Kondisi Korban dan Penjelasan Orang Tua
Ibu korban, Siti Maunah (40), memastikan bahwa kondisi anaknya baik-baik saja meski sempat dilarikan ke RS Pertamina Klayan, Kabupaten Cirebon, untuk mendapatkan perawatan medis. Hasil pemeriksaan tim medis menunjukkan bahwa tidak ada cedera serius pada tubuh atau tulang anaknya.
“Kata dokter, tidak ada cedera serius di anggota tubuh maupun tulangnya. Semuanya baik, dan enggak ada masalah apapun,” ujar Siti Maunah. Ia mengatakan bahwa setelah proses pemeriksaan, tim dokter mengizinkan anaknya pulang dan kini kembali beraktivitas seperti biasanya.

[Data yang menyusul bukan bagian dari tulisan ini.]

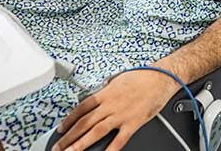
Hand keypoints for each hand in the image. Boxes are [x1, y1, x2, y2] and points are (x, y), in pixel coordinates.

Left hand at [53, 69, 177, 150]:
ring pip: (96, 132)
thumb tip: (98, 95)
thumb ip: (107, 90)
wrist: (162, 77)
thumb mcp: (118, 79)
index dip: (68, 119)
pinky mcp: (133, 123)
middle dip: (69, 137)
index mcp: (105, 93)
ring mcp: (121, 115)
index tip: (60, 129)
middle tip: (58, 147)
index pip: (81, 108)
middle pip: (84, 123)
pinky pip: (119, 140)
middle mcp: (110, 104)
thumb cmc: (143, 76)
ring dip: (81, 144)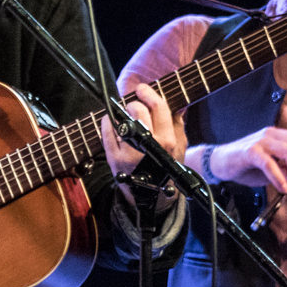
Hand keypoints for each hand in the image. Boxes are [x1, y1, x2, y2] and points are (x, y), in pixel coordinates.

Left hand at [103, 82, 186, 207]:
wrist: (151, 198)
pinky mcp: (113, 159)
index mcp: (168, 142)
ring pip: (122, 120)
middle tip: (134, 103)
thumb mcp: (179, 149)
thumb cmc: (166, 170)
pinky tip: (111, 120)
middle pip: (139, 111)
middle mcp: (149, 146)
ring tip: (125, 114)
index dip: (150, 93)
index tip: (142, 88)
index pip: (159, 108)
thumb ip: (178, 125)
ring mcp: (129, 153)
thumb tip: (179, 104)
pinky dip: (107, 121)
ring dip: (122, 111)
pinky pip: (106, 132)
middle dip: (135, 102)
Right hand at [204, 127, 286, 192]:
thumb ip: (286, 167)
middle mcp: (271, 134)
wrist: (219, 163)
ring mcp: (260, 141)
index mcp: (278, 135)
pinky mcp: (250, 151)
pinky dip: (280, 178)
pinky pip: (270, 163)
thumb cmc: (245, 166)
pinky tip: (282, 187)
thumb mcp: (272, 166)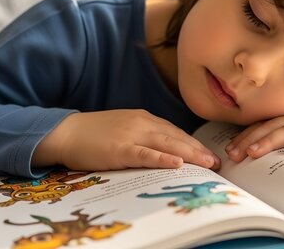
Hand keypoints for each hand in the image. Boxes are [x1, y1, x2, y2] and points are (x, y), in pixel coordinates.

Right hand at [33, 109, 220, 170]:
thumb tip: (166, 150)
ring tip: (207, 164)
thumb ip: (145, 136)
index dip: (194, 144)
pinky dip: (162, 158)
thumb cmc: (94, 134)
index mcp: (144, 119)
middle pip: (177, 137)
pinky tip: (176, 163)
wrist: (66, 132)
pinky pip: (145, 153)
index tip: (210, 154)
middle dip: (199, 150)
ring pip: (167, 144)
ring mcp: (131, 135)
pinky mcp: (119, 148)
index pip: (176, 132)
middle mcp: (142, 123)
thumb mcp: (124, 129)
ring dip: (190, 154)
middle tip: (217, 163)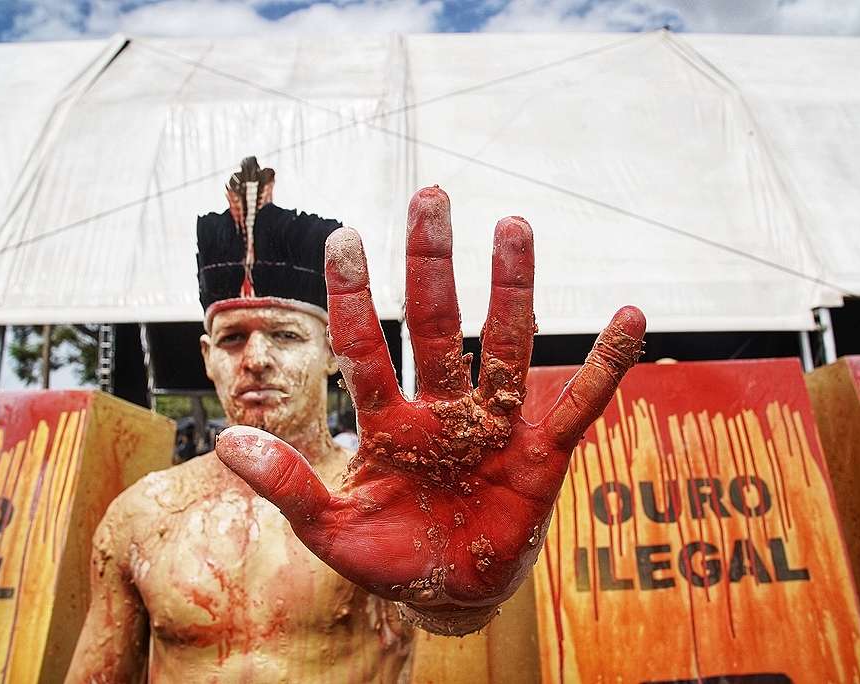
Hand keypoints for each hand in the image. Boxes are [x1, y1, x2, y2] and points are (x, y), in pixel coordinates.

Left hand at [217, 187, 644, 634]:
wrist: (449, 591)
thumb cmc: (387, 556)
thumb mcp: (329, 529)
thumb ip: (287, 486)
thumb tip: (227, 438)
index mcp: (389, 425)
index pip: (366, 349)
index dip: (354, 297)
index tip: (345, 235)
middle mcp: (442, 411)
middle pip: (437, 327)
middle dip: (432, 265)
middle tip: (430, 196)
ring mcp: (494, 428)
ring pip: (505, 347)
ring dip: (511, 290)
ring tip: (514, 228)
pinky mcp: (541, 455)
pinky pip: (579, 404)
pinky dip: (605, 366)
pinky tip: (631, 318)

Siti Maunah sempat menangis saat mengetahui anaknya yang masih balita terlindas mobil MBG berpelat nomor E 8799 RD yang baru saja mengambil ompreng kotor untuk dibawa ke SPPG. Rekaman video yang menampilkan Maunah mengenakan daster hijau dan meronta-ronta sambil memegangi ban kanan bagian depan mobil tersebut beredar di media sosial.
Penjelasan dari Kapolsek Krangkeng
Kapolsek Krangkeng, AKP Nandang Supriatna, menjelaskan bahwa peristiwa yang menimpa balita berinisial AZH (3) terjadi pada Jumat (10/4/2026) sekitar pukul 10.30 WIB. Saat kejadian, korban tengah bermain sendirian dan posisinya berjongkok di dekat mobil yang terparkir di halaman MI Al Itihad, Desa Dukuhjati.
Nandang mengungkapkan bahwa dari hasil olah TKP, posisi korban berada di areal blind spot mobil, sehingga pengemudi tidak menyadarinya. “Pengemudi mobil tersebut tidak menyadarinya, dan saat kejadian juga korban bermain sendirian,” ujarnya.
Langkah Pencegahan dan Pengingat bagi Petugas
Farid Ashr menjadikan kejadian ini sebagai catatan dan pengingat bagi seluruh petugas SPPG, khususnya pengemudi mobil operasional yang mengangkut MBG. Ia menekankan pentingnya kesadaran dan kewaspadaan dalam menjalankan tugas.
“Insya Allah, kami selalu mengedepankan SOP, termasuk memilih para driver yang kompeten, dan senantiasa memerhatikan ketertiban lalu lintas demi keselamatan diri sendiri maupun orang lain saat bertugas,” katanya.